Notice that this time the protocol is ws://
, not http://
.
curl -X POST \
-H 'Content-Type: application/json' \
-u 'YOUR_INFOBIP_PORTAL_USERNAME:YOUR_INFOBIP_PORTAL_PASSWORD' --data '{
"type": "WEBSOCKET_ENDPOINT",
"name": "My config",
"url": "ws://YOUR_NGROK_WS_DOMAIN.ngrok-free.app",
"sampleRate": "24000"
}' https://api.infobip.com/calls/1/media-stream-configs
As output (API response), you should receive the newly created object, with the assigned ID. Keep this ID handy as we will soon use it to connect our calls with the WebSocket endpoint.
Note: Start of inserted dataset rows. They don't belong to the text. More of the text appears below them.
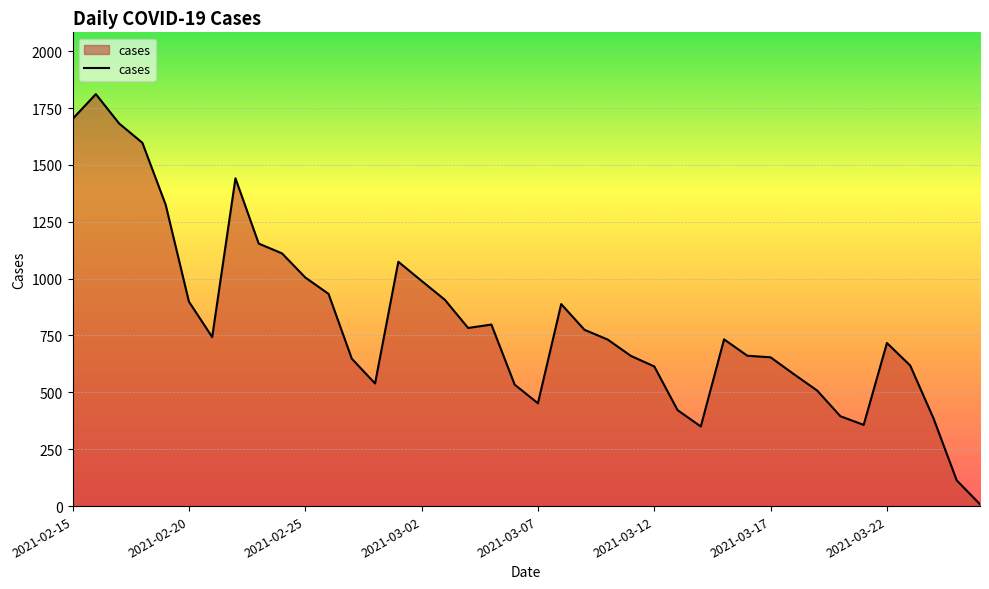

What is the maximum value shown in the chart?

1811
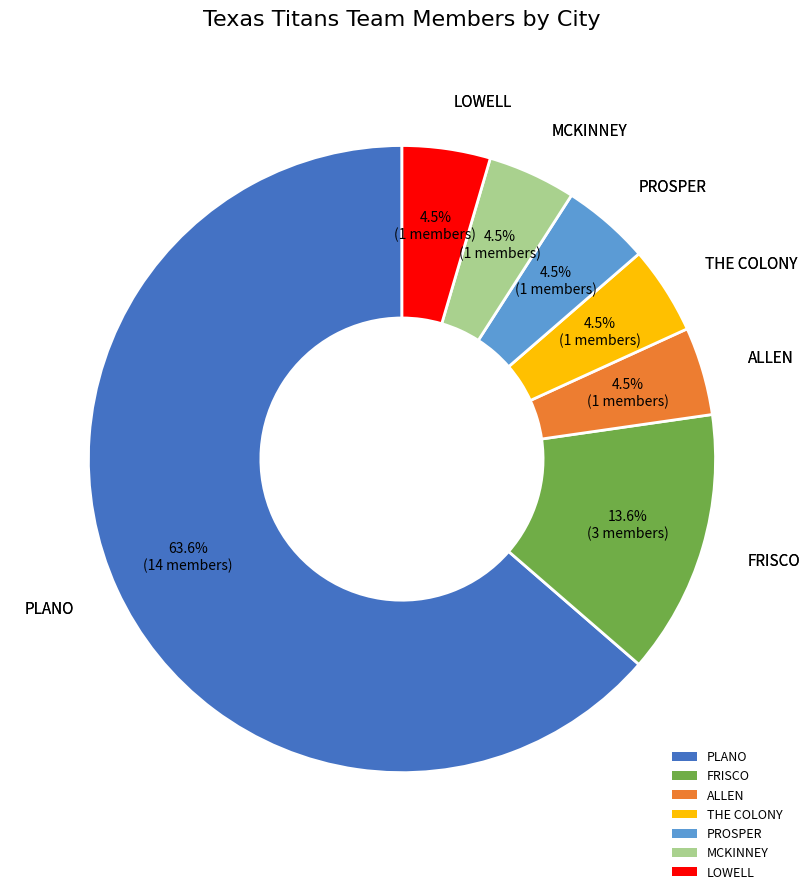

True or false: PLANO accounts for 64% of the total.

True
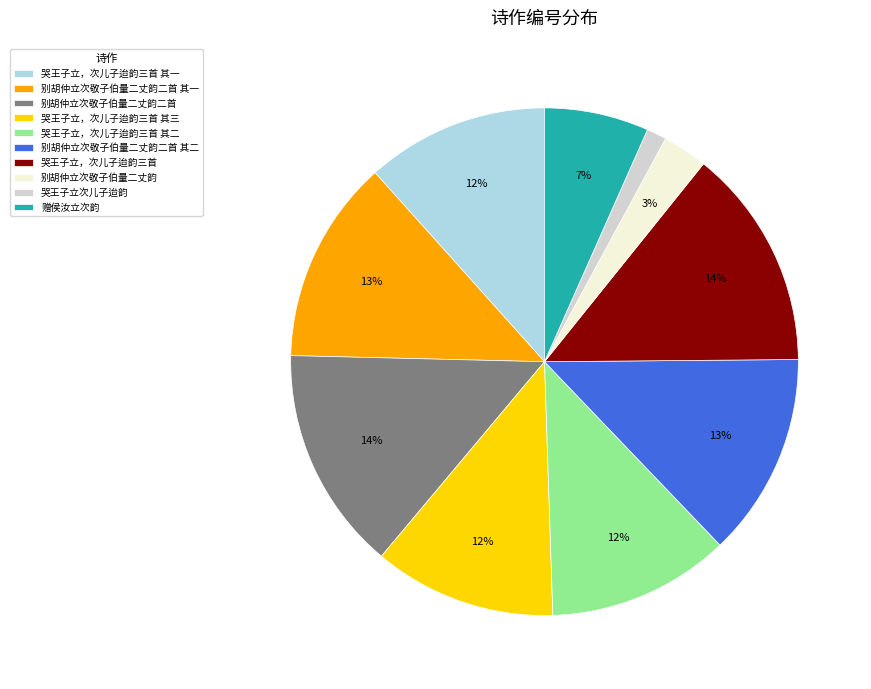

Is the sum of 别胡仲立次敬子伯量二丈韵二首 其一 and 哭王子立，次儿子迨韵三首 其二 greater than half?

No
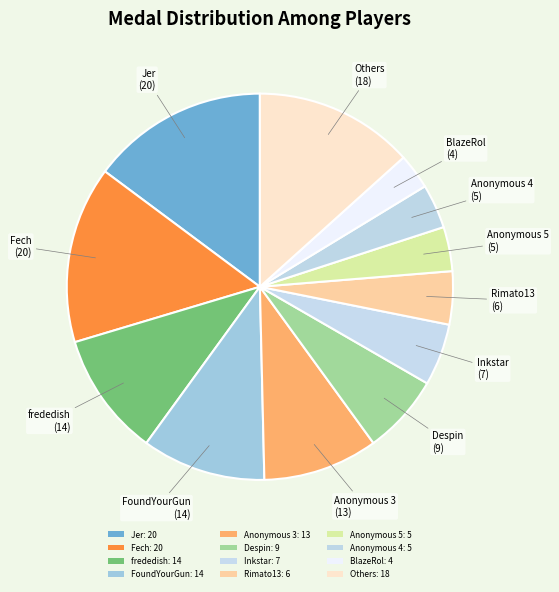

How many slices are in this pie chart?

12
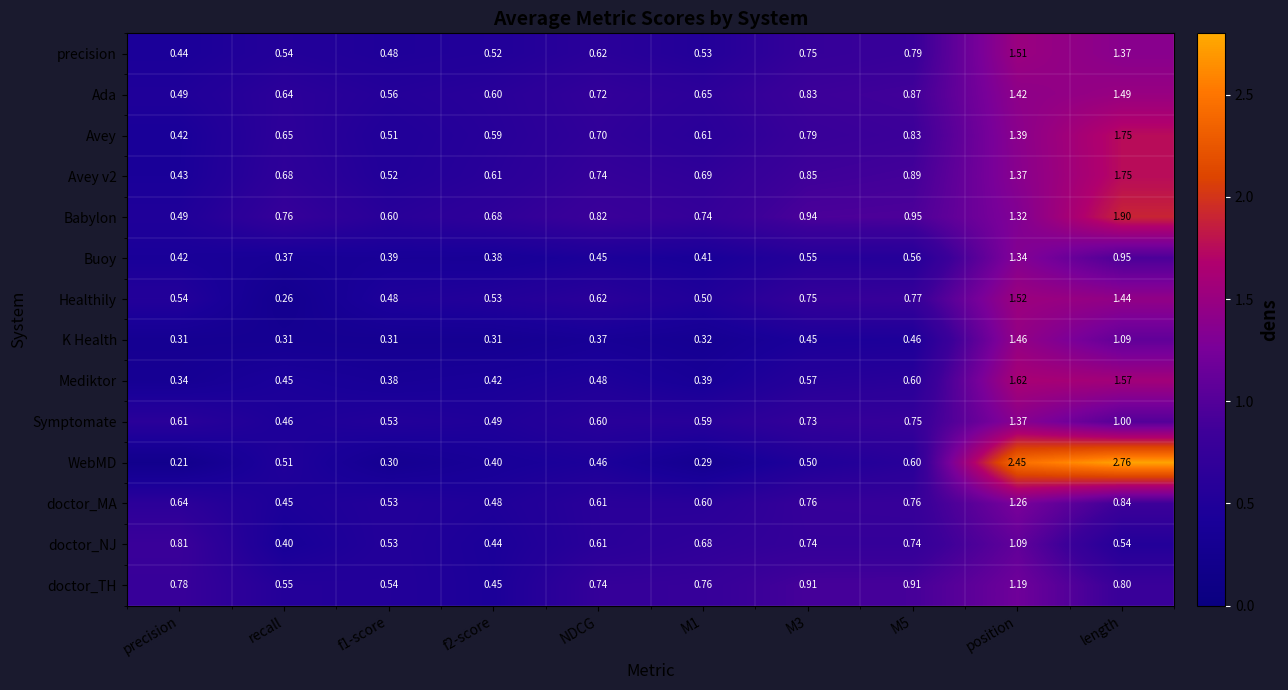

Which series has the largest total across all categories?

Babylon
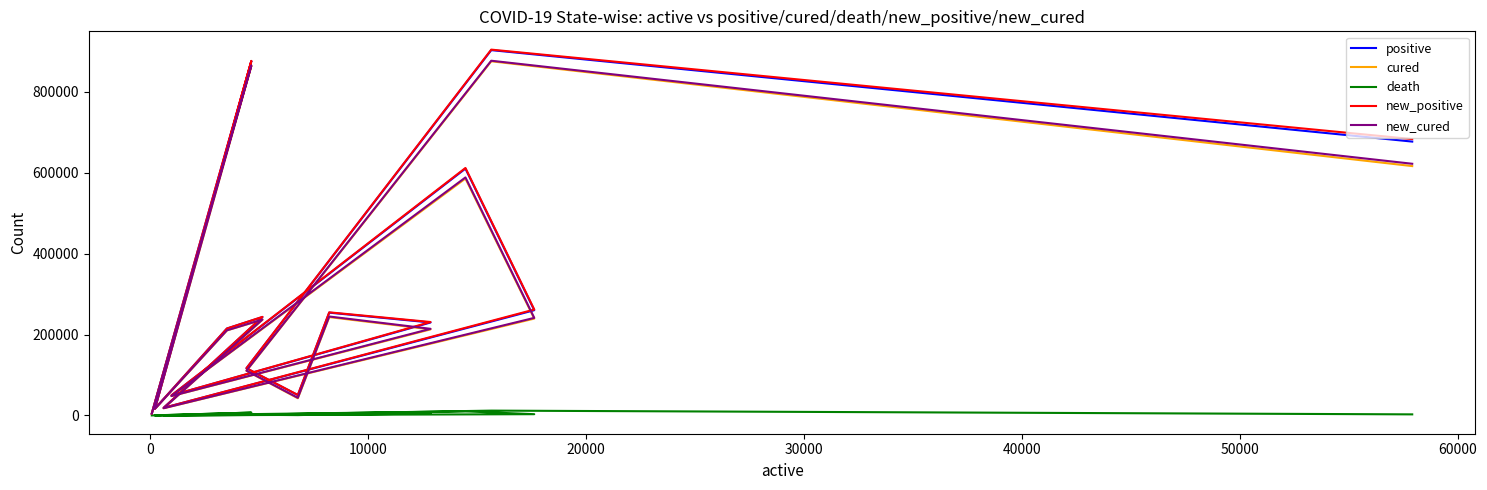

Reading right to left, transcribe all the data shown in this chart.

positive: 677255	903425	116600	50196	254207	229913	49566	610447	260240	18776	243281	214945	16553	876336	4842
cured: 616666	875796	110354	42568	243224	212839	47861	585852	239468	17837	236782	210401	16264	864612	4688
death: 2680	11965	1812	836	2751	4193	710	10115	3135	304	1329	1004	55	7064	61
new_positive: 683440	904665	116932	50680	255014	231073	49657	611994	261901	18843	243830	215042	16574	876814	4850
new_cured: 622394	877199	110769	43614	244676	214223	47965	588586	241288	17912	237267	210491	16278	865327	4698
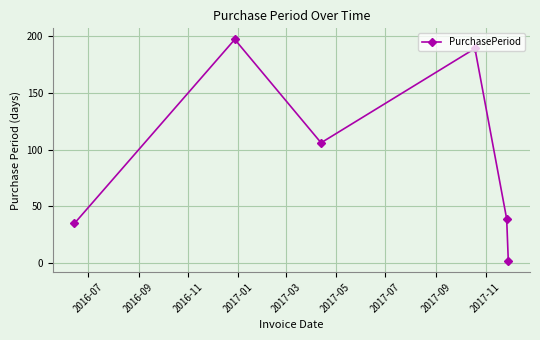

What is the greatest value displayed?

197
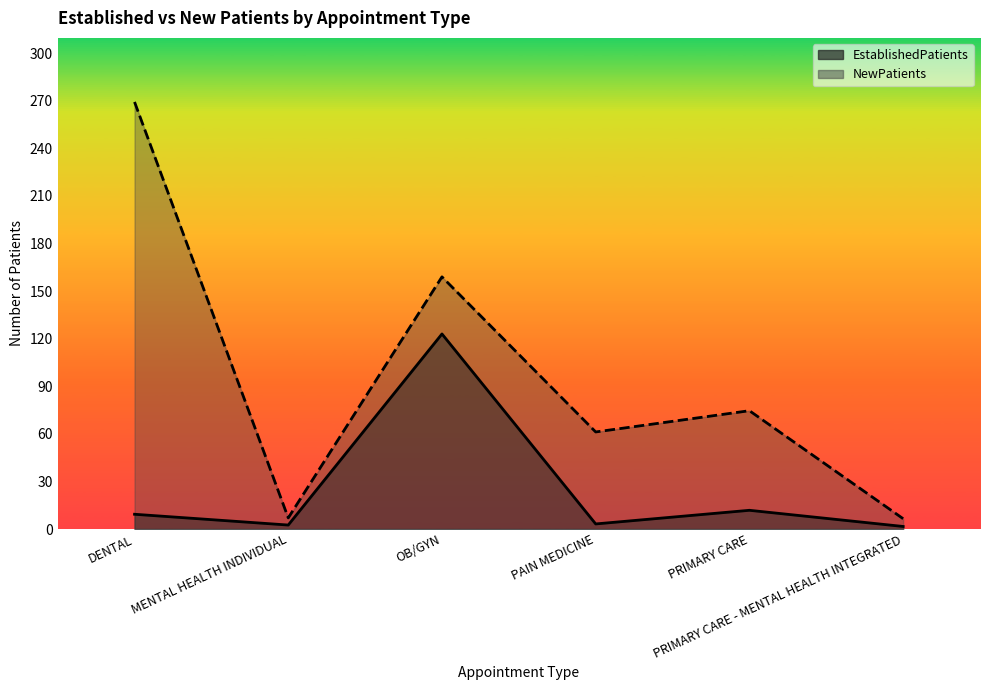

At how many categories does at least one series exceed 212?

1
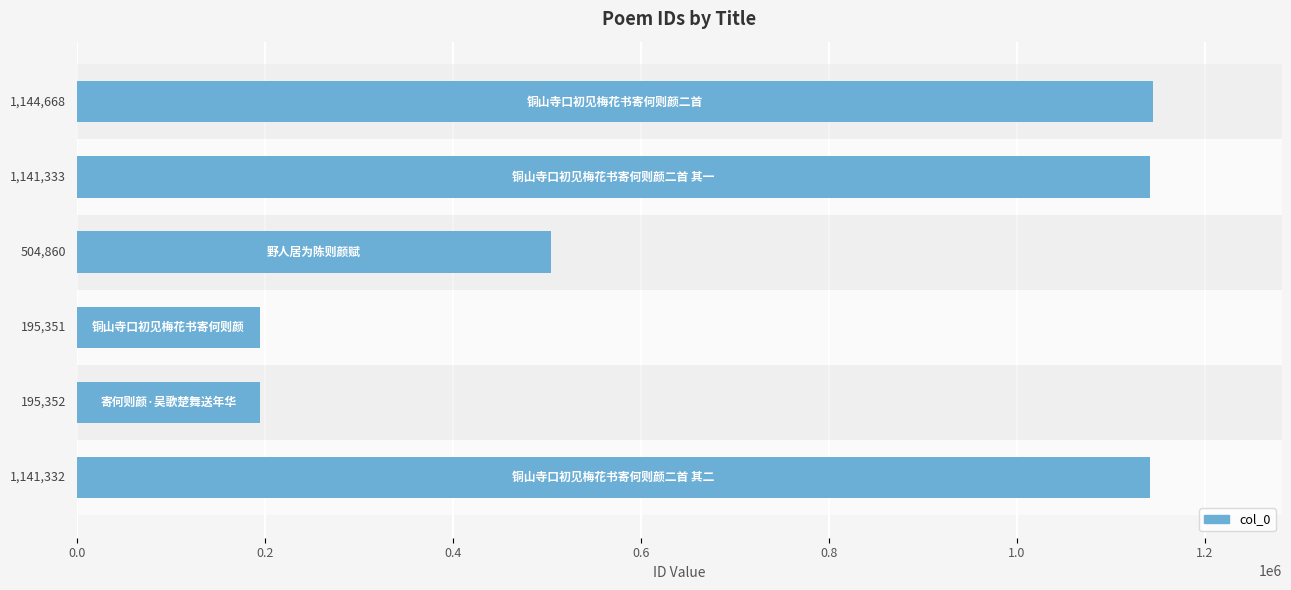

What is the minimum value shown in the chart?

195351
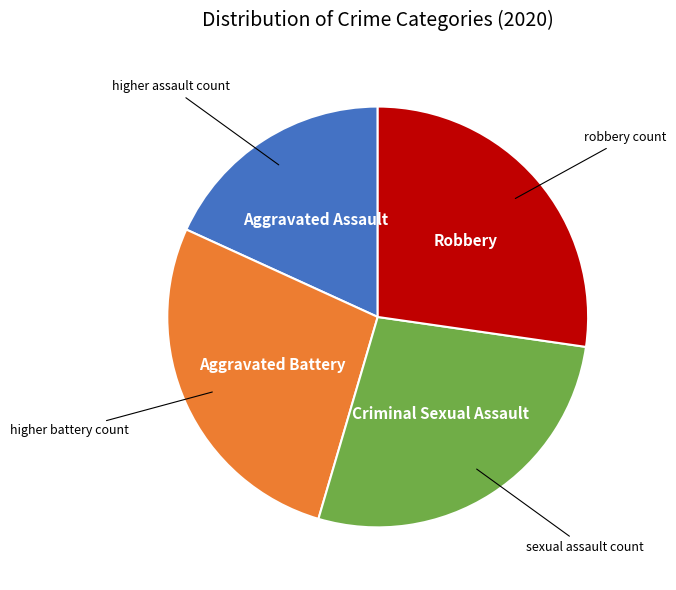

Does any single category account for the majority?

No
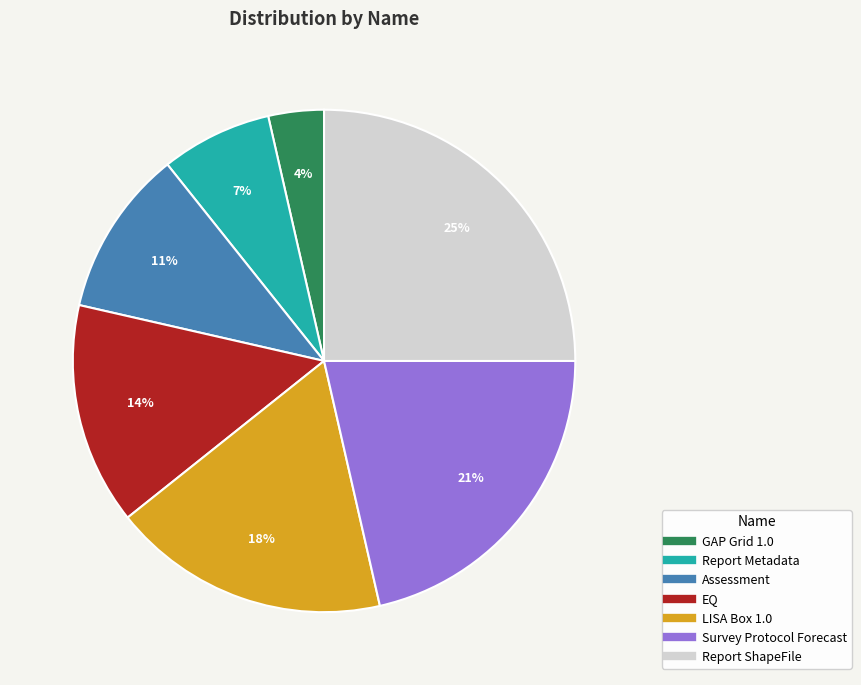

Approximately how many times larger is the value at Assessment compared to Survey Protocol Forecast?

0.5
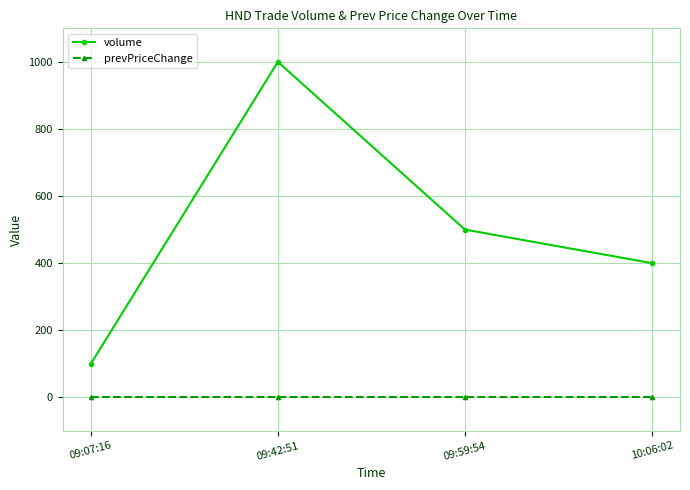

What is the label of the 3rd point from the right?

09:42:51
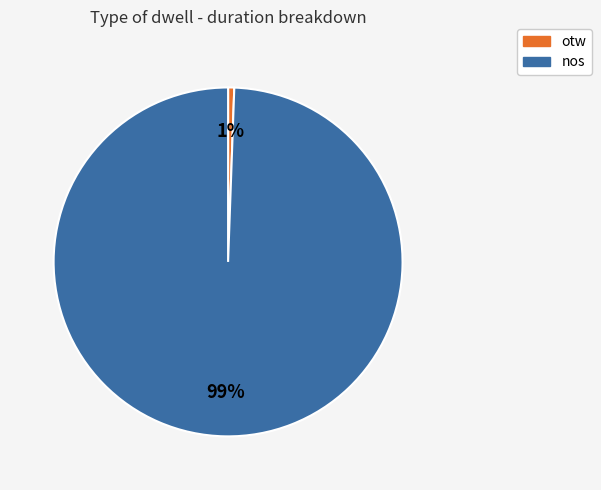

Is the sum of otw and nos greater than half?

Yes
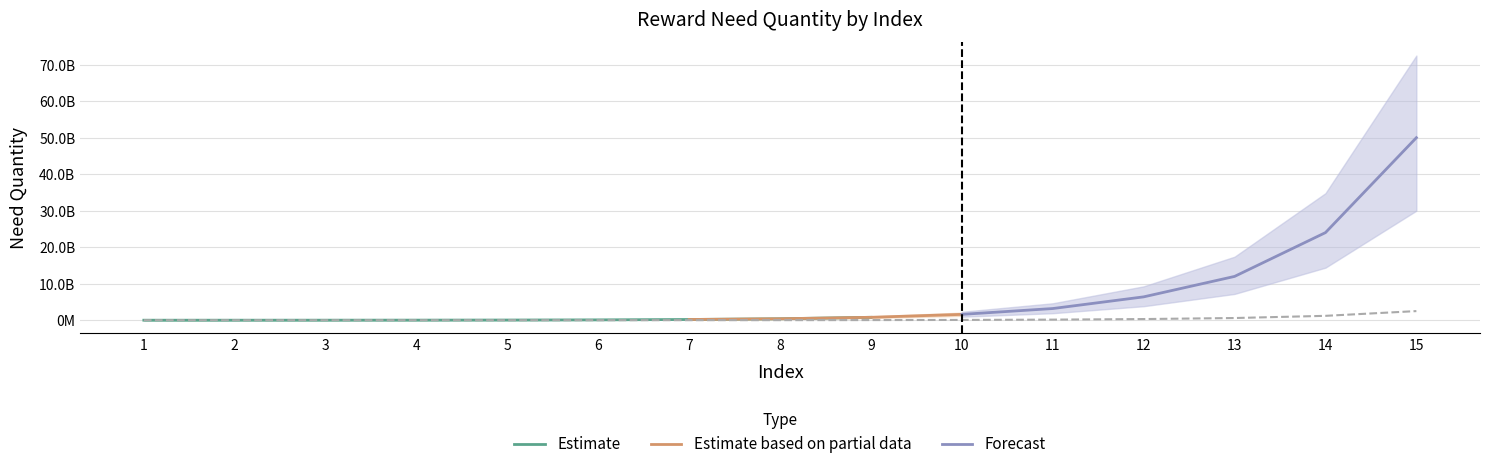

Which has a higher value, 5 or 9?

9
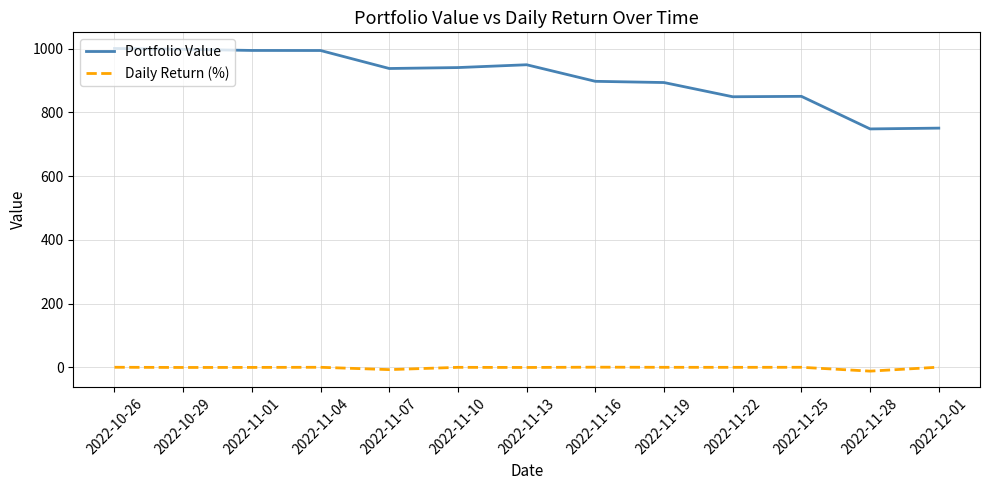

What position from the left is 2022-10-29?

2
Now, on one hand we have the incoming WebRTC call that we receive, and on the other hand we want to create an outbound
call towards the WebSocket endpoint, and connect them together. This can be done all in a single operation by creating
a dialog. In your Calls API backend
application, modify the handleCallReceived
method:
async function handleCallReceived(event) {
const callId = event.callId;
console.log(`Received call ${callId}, creating a dialog...`);
const response = await ibClient.post(`https://api.infobip.com/calls/1/dialogs`, {
parentCallId: callId,
childCallRequest: {
endpoint: {
type: "WEBSOCKET",
websocketEndpointConfigId: "THE_PREVIOUSLY_CREATED_MEDIA_STREAM_CONFIG_ID"
}
}
});
const responseData = response.data;
console.log(`Created dialog with ID ${responseData.id}`);
}
Now once we receive a call, we create an outbound call towards our WebSocket endpoint. If everything is set up correctly, our websocket application will connect to OpenAI with your provided API key and agent ID, and start exchanging audio with their platform.
If your call is established on the Call Link page, and you can talk to your AI agent, great! You have successfully managed to create the following architecture:
Now that you can talk with the AI Agent via Call Link (WebRTC), you can explore other use cases such as receiving phone calls and connecting them with AI Agents. Using other Calls API features you are also able to dictate when to switch between AI agents and possibly involve a live agent in the conversation as well, whatever fits your business needs.